バイクだから体力の消耗なんてないだろう。この坂を上るのにも、俺のような苦労はないだろう。
ちくしょう、羨ましい。
俺よりも彼女の近くにいることも、なかよく彼女と話せることも、あだ名で呼びあえることも、全部全部、彼女にまつわる全部が羨ましい。

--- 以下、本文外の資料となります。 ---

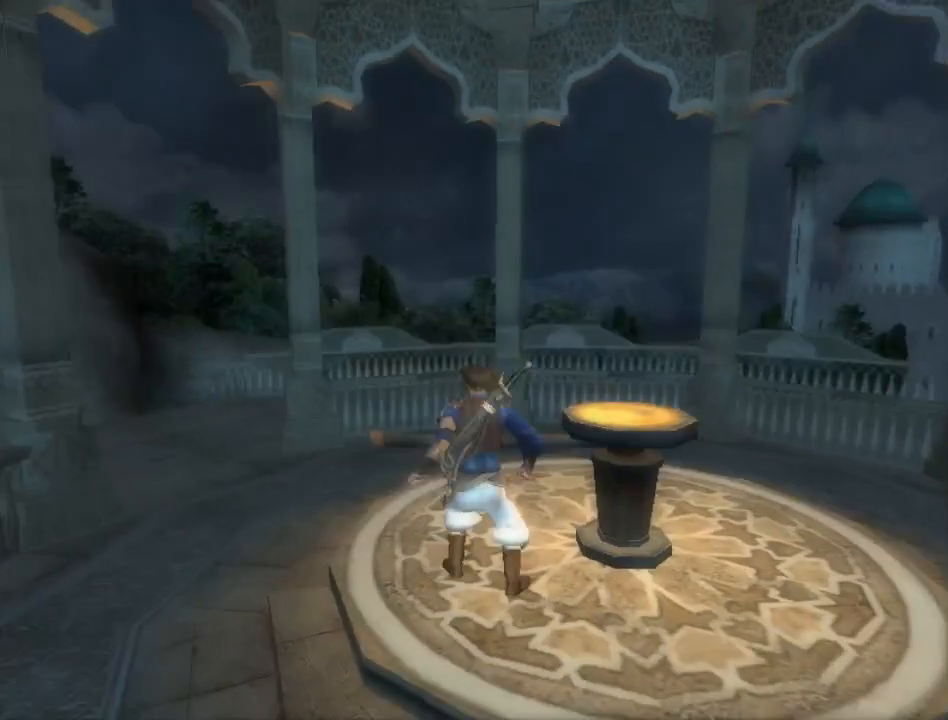
{"buttons": [], "left_stick": "up-right", "right_stick": "left", "events": [[183, "left_stick", "up-left"], [250, "right_stick", "left"], [333, "left_stick", "up-right"]]}
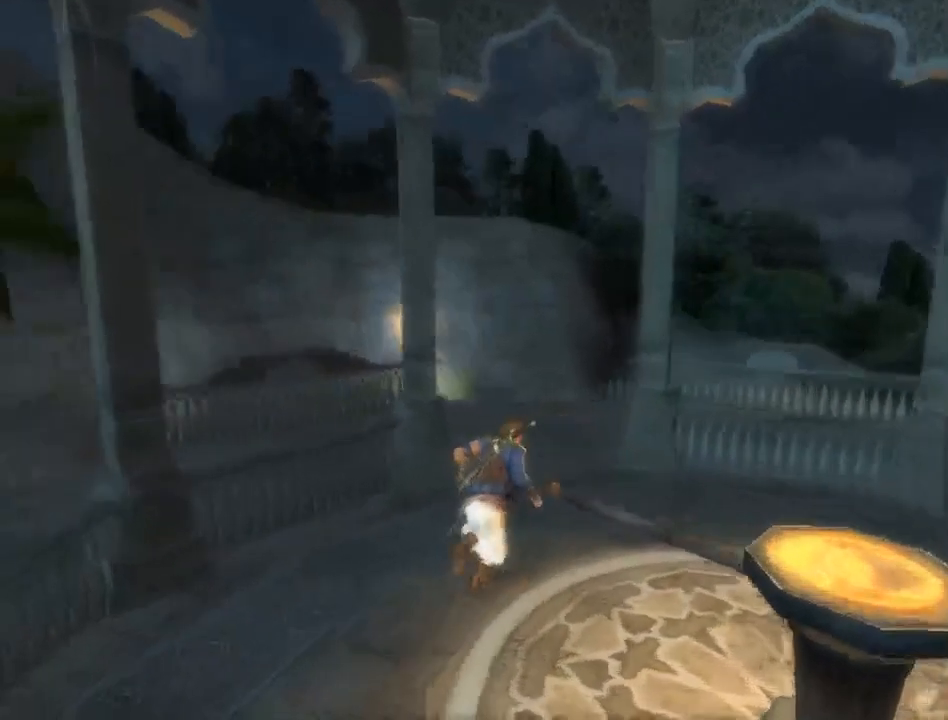
{"buttons": [], "left_stick": "up", "right_stick": "center", "events": [[350, "left_stick", "up"], [400, "right_stick", "center"]]}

なんて醜い妬みだろう。だから、俺は一人なんだ。そんなんだから俺は。
だから、今こそ変わるんだ。
足はまだまだ動く。誰よりも、俺が彼女の傍にいるために!
あと一歩。これで坂を上りきる。バイクもまだ俺には追いついてはいない。だが、時間の問題だ。もの一秒で抜かれてしまう。
最後の一歩を、俺は。
「届けえええ!!」
力いっぱい踏み込んだ。
その瞬間。
ペダルが、抵抗を失ったように軽くなった。
「!?」
異常事態に咄嗟にブレーキを握るが、それが良くなかった。
体が前方に投げ出され、背中からコンクリートの地面に叩きつけられた。
なにが起きた? 俺はすぐに自分の自転車を見た。
そこにはチェーンがぶちぎれた自転車が倒れていた。
「おい、大丈夫か?」
バイクは俺のとなりに止まると、ヘルメットを付けたチャラ男がそう俺に話しかけた。
「自転車が……俺の、自転車……」
無残な姿だった。チェーンだけじゃなく、転倒の衝撃で自転車のかごはひん曲がっていた。ぼろぼろだった。
「浅川先輩!」
彼女の声が聞こえた。俺は震える顔を、彼女に向けた。ヘルメットを脱ごうとする彼女がいた。
「姫! とっとといくぞ」
「けど!」
「お前急いでんだろうが。それに、今慰めるのは、そいつの心に傷をつけるだけだ」
そう彼は言うと、エンジンをふかす。彼女はまだなにか言っているようだけど、だめだ、バイクの音で聞こえない。
結局、なにも聴こえないまま、バイクは俺の目の前から消えて行った。
頬を、温かい液体が伝った。血か、それとも涙かわからない。ただ、悔しくて俺は情けなく叫んでいた。
そして実感していた。俺は敗北した。